Steve Loughran Sunil G, if you have one or two nodes and the AM container of an app fails, yarn.am.blacklisting.disable-failure-threshold will ensure that it cannot blacklist the entire cluster for that app. Once you're above the threshold, the blacklisting is cleared, and all nodes are available. Again, this is a per-app behavior. Other apps are not affected by this decision whatever.
As for the condition for applying blacklisting, I think we can add PREEMPTED to that list (for not blacklisting). I'm not so sure about KILLED_BY_RESOURCEMANAGER. I think it is possible that an AM container can be killed by the resource manager due to a node issue. Any failure of heartbeating properly will cause the AM container to be killed by the RM, but the cause of that failure of heartbeating can be many. Just because it was killed by the RM doesn't mean definitively that it was purely an app problem. What do you think?

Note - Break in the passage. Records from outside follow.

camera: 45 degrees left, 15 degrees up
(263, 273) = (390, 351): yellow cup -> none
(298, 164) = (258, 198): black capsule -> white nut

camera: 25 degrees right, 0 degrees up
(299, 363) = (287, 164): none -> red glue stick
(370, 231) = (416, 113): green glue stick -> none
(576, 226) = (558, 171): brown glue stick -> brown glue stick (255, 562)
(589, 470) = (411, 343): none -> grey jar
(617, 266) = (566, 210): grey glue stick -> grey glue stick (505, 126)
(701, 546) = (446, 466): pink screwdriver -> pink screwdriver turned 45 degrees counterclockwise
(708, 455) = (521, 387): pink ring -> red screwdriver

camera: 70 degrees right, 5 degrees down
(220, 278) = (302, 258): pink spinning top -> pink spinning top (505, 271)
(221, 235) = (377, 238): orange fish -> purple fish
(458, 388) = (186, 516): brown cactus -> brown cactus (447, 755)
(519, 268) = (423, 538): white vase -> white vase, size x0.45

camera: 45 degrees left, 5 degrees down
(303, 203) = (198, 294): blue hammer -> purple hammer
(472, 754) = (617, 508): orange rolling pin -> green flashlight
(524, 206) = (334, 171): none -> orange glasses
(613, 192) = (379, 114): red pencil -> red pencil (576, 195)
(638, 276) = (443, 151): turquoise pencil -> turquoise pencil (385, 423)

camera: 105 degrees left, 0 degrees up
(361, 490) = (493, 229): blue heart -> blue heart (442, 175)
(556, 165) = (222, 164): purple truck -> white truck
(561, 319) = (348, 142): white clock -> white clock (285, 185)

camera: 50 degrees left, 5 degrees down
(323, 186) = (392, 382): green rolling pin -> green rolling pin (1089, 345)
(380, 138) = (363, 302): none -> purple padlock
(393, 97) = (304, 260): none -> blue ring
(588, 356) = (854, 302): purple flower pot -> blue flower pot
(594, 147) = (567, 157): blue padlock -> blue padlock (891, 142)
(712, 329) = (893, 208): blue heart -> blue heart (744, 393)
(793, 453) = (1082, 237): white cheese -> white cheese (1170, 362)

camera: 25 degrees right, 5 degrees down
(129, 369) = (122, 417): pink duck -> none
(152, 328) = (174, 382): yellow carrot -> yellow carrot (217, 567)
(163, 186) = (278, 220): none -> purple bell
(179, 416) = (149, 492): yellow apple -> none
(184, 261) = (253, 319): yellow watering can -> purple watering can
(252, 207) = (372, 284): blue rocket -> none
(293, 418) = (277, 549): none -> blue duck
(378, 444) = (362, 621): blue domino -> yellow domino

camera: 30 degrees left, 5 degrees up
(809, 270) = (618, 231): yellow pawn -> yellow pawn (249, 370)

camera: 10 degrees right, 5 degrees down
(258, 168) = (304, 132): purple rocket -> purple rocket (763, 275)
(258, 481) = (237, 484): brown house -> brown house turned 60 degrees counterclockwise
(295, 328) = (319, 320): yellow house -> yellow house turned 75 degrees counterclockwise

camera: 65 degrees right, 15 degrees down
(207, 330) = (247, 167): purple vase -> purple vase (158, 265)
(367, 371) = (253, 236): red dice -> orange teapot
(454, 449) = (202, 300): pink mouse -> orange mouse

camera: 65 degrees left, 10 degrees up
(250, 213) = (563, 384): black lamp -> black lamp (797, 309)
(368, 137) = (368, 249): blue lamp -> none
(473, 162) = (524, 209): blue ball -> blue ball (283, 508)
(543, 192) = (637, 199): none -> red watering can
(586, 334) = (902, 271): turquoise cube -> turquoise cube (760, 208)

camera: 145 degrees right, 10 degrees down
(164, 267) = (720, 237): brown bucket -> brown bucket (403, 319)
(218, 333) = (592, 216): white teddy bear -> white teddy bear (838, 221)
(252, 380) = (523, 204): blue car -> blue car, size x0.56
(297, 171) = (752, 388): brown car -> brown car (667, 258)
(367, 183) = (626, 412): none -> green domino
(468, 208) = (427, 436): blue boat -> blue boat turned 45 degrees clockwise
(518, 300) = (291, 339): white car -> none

I think we may want to approach this from the point of view of anti-affinity. Currently there is an inherent affinity to nodes when it comes to assigning the AM containers. In my view, anti-affinity is a better behavior as a default behavior. In the worst case scenario when the AM container failure was caused purely by the app, running subsequent attempts on different nodes will make it only clear the failures were unrelated to nodes. This helps troubleshooting a great deal. Today when all AM containers land on the same node, we sometimes spend a fair amount of time convincing our users that it had nothing to do with the node.
Thoughts and comments are welcome. Thanks!